Doch was wenn Leute einfach so wegbleiben? „Am vergangenen Mittwoch sind zwei Patienten, ohne abzusagen nicht erschienen, und wir konnten die Kapazitäten nicht nutzen.“ Dabei warteten andere sechs Monate auf den Eingriff. Zeitweise habe sie daher bei Operationen 150 Euro für grundloses Nichterscheinen erhoben. An das Geld zu kommen, habe das Team viel Zeit gekostet: „Das war mega- aufwendig und hat sich überhaupt nicht gelohnt.“
Mancher verliere den Überblick über eilig gebuchte Online-Termine
Der Kupferdreher Radiologe Dr. Karlgeorg Krüger hat eine Liste mit Patienten, denen sein Team kurzfristig freiwerdende Termine anbietet: „Aber das klappt nicht so gut, da sie nicht immer so schnell kommen können.“ Obwohl man die Patienten per SMS an die Termine erinnere, blieben täglich zwei, drei weg: Einige verlören wohl den Überblick über eilig gebuchte Online-Termine.
Wer dreimal unentschuldigt wegbleibt, wird gesperrt
Dr.

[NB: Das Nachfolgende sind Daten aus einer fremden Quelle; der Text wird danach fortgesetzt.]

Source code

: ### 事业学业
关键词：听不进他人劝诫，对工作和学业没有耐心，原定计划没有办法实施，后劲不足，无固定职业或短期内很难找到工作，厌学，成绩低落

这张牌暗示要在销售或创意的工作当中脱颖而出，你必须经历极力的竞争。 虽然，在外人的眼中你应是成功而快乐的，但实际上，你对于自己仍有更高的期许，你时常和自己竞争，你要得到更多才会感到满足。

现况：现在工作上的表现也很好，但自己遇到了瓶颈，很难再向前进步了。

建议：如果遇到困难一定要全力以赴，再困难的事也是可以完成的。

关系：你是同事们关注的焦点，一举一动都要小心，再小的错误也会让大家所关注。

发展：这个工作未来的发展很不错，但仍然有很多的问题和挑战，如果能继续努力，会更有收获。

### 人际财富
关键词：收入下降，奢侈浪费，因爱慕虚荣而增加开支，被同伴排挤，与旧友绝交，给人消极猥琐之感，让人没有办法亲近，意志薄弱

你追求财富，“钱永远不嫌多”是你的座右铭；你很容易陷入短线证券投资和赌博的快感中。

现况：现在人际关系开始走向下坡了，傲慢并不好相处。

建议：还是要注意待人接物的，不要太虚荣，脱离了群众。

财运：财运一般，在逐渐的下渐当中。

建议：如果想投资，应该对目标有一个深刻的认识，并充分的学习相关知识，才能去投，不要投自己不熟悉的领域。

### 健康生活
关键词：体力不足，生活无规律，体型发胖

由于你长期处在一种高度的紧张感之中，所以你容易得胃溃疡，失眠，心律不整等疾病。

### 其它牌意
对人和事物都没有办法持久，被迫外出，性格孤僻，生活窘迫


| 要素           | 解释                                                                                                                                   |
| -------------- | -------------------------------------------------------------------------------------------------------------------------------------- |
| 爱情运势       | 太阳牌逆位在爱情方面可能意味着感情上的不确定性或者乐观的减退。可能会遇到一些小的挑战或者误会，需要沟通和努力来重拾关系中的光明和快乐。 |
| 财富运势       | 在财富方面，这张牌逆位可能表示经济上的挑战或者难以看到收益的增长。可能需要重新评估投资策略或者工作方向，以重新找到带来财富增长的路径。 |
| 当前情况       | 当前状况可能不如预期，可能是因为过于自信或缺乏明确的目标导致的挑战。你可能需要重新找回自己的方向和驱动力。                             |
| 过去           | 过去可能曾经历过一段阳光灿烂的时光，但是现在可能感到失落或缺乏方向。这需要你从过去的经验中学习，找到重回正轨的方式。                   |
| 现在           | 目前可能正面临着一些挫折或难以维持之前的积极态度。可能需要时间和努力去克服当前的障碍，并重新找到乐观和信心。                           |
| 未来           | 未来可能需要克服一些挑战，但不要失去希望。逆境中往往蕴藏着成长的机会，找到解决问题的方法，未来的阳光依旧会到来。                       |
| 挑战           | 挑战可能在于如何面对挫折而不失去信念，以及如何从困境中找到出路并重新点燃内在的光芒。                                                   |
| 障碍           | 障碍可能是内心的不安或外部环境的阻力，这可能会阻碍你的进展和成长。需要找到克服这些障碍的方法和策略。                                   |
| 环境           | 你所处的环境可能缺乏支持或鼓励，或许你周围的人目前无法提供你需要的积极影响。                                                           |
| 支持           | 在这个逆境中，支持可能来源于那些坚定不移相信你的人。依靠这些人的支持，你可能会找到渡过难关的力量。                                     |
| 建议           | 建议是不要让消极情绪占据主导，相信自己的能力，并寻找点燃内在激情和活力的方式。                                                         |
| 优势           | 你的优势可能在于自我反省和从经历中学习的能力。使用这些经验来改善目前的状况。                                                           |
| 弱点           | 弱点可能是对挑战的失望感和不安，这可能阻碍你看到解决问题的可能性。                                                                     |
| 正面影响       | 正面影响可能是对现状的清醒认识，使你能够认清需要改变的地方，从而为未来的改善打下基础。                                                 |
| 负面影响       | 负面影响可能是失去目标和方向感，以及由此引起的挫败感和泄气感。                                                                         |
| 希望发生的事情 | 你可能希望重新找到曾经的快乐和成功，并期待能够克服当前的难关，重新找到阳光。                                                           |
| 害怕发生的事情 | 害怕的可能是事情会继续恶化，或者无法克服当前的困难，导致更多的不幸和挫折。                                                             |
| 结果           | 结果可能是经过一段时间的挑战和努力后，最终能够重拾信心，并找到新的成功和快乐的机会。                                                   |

Frank Paulun nutzt in seiner zahnärztlichen Gemeinschaftspraxis in Frohnhausen kein digitales Terminsystem. Doch auch hier wird jeder Patient an seinen Termin erinnert: per SMS, Mail – oder sogar mit einer Postkarte. Trotzdem nähmen die Ausfälle zu. Extrem misslich sei das, wenn er eigens für eine Behandlung einen Anästhesisten bestelle: „Da nehmen wir eine Kaution von 50 Euro, um sicherzustellen, dass der Patient kommt.“ Generell gelte: Bleibe jemand dreimal unentschuldigt weg, „bekommt er bei uns keinen neuen Termin mehr – oder nur, wenn er sehr lieb bittet“.